- Native name: খুরশিদ উদ্দিন আহমেদ
- Born: 19 March 1933 Gafargaon, Bengal Presidency, British India
- Died: 22 April 2013 (aged 80) Dhaka, Bangladesh
- Allegiance: Pakistan; Bangladesh;
- Branch: Pakistan Army; Bangladesh Army;
- Service years: 1958–1982
- Rank: Brigadier General
- Unit: Army Medical Corps
- Commands: Commandant of CMH, Comilla; Commandant of CMH, Dhaka; Commandant of Army Medical Corps Centre and School;
- Conflicts: Operation Desert Hawk; Indo-Pakistani War of 1965; Bangladesh Liberation War; 1973 Arab–Israeli War;
- Awards: Independence Day Award
- Education: Dhaka Medical College

= Khurshid Uddin Ahmed =

Bangladesh Army Brigadier General (1933–2013)

Khurshid Uddin Ahmed (19 March 1933 – 22 April 2013) was a Bangladesh Army brigadier general who served in the Bangladesh Liberation War in 1971. He was posthumously awarded the Independence Day Award in 2021.

==Early life and education==
Ahmed was born on 19 March 1933 in Gafargaon Upazila, Mymensingh District, British India (now Bangladesh). His father, Abdur Rahman, was a deputy superintendent of police. He completed his matriculation from Lohajong Pilot High School in 1948. In 1950 he completed his I.Sc from Dhaka College. In the same year, he was admitted to Dhaka Medical College. He was a student at Dhaka Medical College during the Bengali language movement in 1952.

==Military career==
He was commissioned as a lieutenant in Army Medical Corps of the Pakistan Army on 19 May 1958. He was posted to the 5th Field Ambulance. While working there, he completed the Army Commando Course. In 1960 he was deputed to the Pakistan Navy and was posted to PNS Jahangir; he was made a lieutenant of the navy. In 1964 he returned to the army and was posted to Quetta. He participated in the Indo-Pakistani War of 1965. He was an accused in the 1968 Agartala Conspiracy Case. In 1969 he was promoted to the rank of major and was dismissed from the army.

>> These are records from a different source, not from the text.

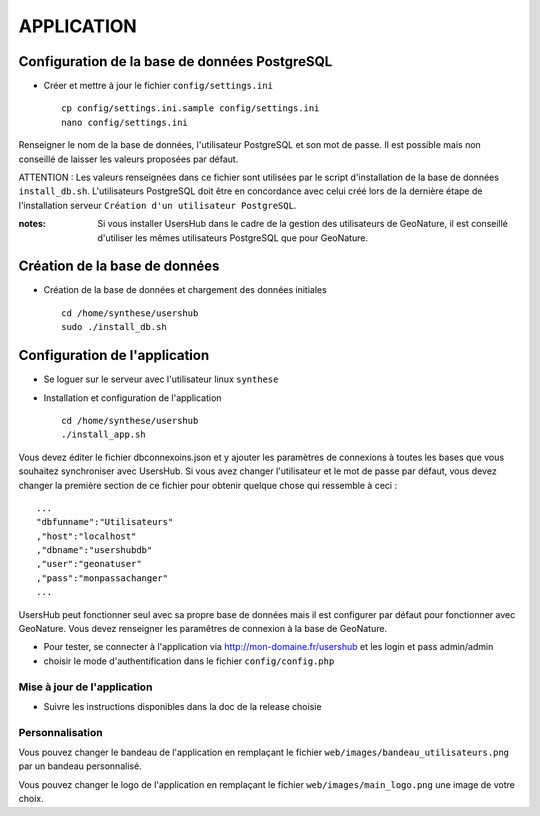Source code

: ===========
APPLICATION
===========

Configuration de la base de données PostgreSQL
==============================================

* Créer et mettre à jour le fichier ``config/settings.ini``
 
  ::  
  
    cp config/settings.ini.sample config/settings.ini
    nano config/settings.ini

Renseigner le nom de la base de données, l'utilisateur PostgreSQL et son mot de passe. Il est possible mais non conseillé de laisser les valeurs proposées par défaut. 

ATTENTION : Les valeurs renseignées dans ce fichier sont utilisées par le script d'installation de la base de données ``install_db.sh``. L'utilisateurs PostgreSQL doit être en concordance avec celui créé lors de la dernière étape de l'installation serveur ``Création d'un utilisateur PostgreSQL``. 

:notes:

    Si vous installer UsersHub dans le cadre de la gestion des utilisateurs de GeoNature, il est conseillé d'utiliser les mêmes utilisateurs PostgreSQL que pour GeoNature.



Création de la base de données
==============================

* Création de la base de données et chargement des données initiales
 
  ::  
  
    cd /home/synthese/usershub
    sudo ./install_db.sh

Configuration de l'application
==============================

* Se loguer sur le serveur avec l'utilisateur linux ``synthese``
   

* Installation et configuration de l'application
 
  ::  
  
    cd /home/synthese/usershub
    ./install_app.sh

Vous devez éditer le fichier dbconnexoins.json et y ajouter les paramètres de connexions à toutes les bases que vous souhaitez synchroniser avec UsersHub.
Si vous avez changer l'utilisateur et le mot de passe par défaut, vous devez changer la première section de ce fichier pour obtenir quelque chose qui ressemble à ceci :
 
::  
  
    ...
    "dbfunname":"Utilisateurs"
    ,"host":"localhost"
    ,"dbname":"usershubdb"
    ,"user":"geonatuser"
    ,"pass":"monpassachanger"
    ...

UsersHub peut fonctionner seul avec sa propre base de données mais il est configurer par défaut pour fonctionner avec GeoNature. Vous devez renseigner les paramêtres de connexion à la base de GeoNature.

* Pour tester, se connecter à l'application via http://mon-domaine.fr/usershub et les login et pass admin/admin

* choisir le mode d'authentification dans le fichier ``config/config.php``

Mise à jour de l'application
----------------------------

* Suivre les instructions disponibles dans la doc de la release choisie

Personnalisation
----------------

Vous pouvez changer le bandeau de l'application en remplaçant le fichier ``web/images/bandeau_utilisateurs.png`` par un bandeau personnalisé.

Vous pouvez changer le logo de l'application en remplaçant le fichier ``web/images/main_logo.png`` une image de votre choix.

===Liberation War of Bangladesh===
After the crackdown by the Pakistan Army, Major Khurshid escaped from Dhaka and went to Keraniganj. In Keraniganj he gave training to the new soldiers. Later he joined the Delta Headquarters of Sector 2 under the command of Major Khaled Mosharraf. He wanted to fight on the battlefield, but the C-in-C of Bangladesh Forces General M.A.G. Osmani, ordered him to join the medical services. He played a crucial role in establishing the Army Medical Crops of the Bangladesh Army. In September 1971, the Army Medical Corps of the Bangladesh Army was founded, and Squadron Leader Shamsul Haque was appointed as the director general of the Directorate General of Medical Services. He and Major Shamsul Alam were appointed as assistant director general of medical services (eastern sector) and assistant director general of medical services (western sector), respectively. He actively participated in the Belonia Operation.

===Bangladesh Army===
He was appointed as the commanding officer of Combined Military Hospital, Comilla, on 9 December 1971. He was promoted to the rank of lieutenant colonel on 1 April 1972. He also served as the acting brigade commander of the 44th Infantry Brigade in the absence of Brigade Commander Ziaur Rahman. In June 1972, he was appointed the commanding officer of Combined Military Hospital, Dhaka. He was sent to the 1973 Arab–Israeli War as the head of the Bangladesh Army medical team. He was later sent to Libya and served there as a chest specialist. Upon his return from Libya, he was promoted to the rank of brigadier.

==Personal life==
He was married to Noor Jahan Begum in 1964.

==Death and legacy==
He died on 22 April 2013 in Dhaka. He was posthumously awarded the Independence Day Award in 2021.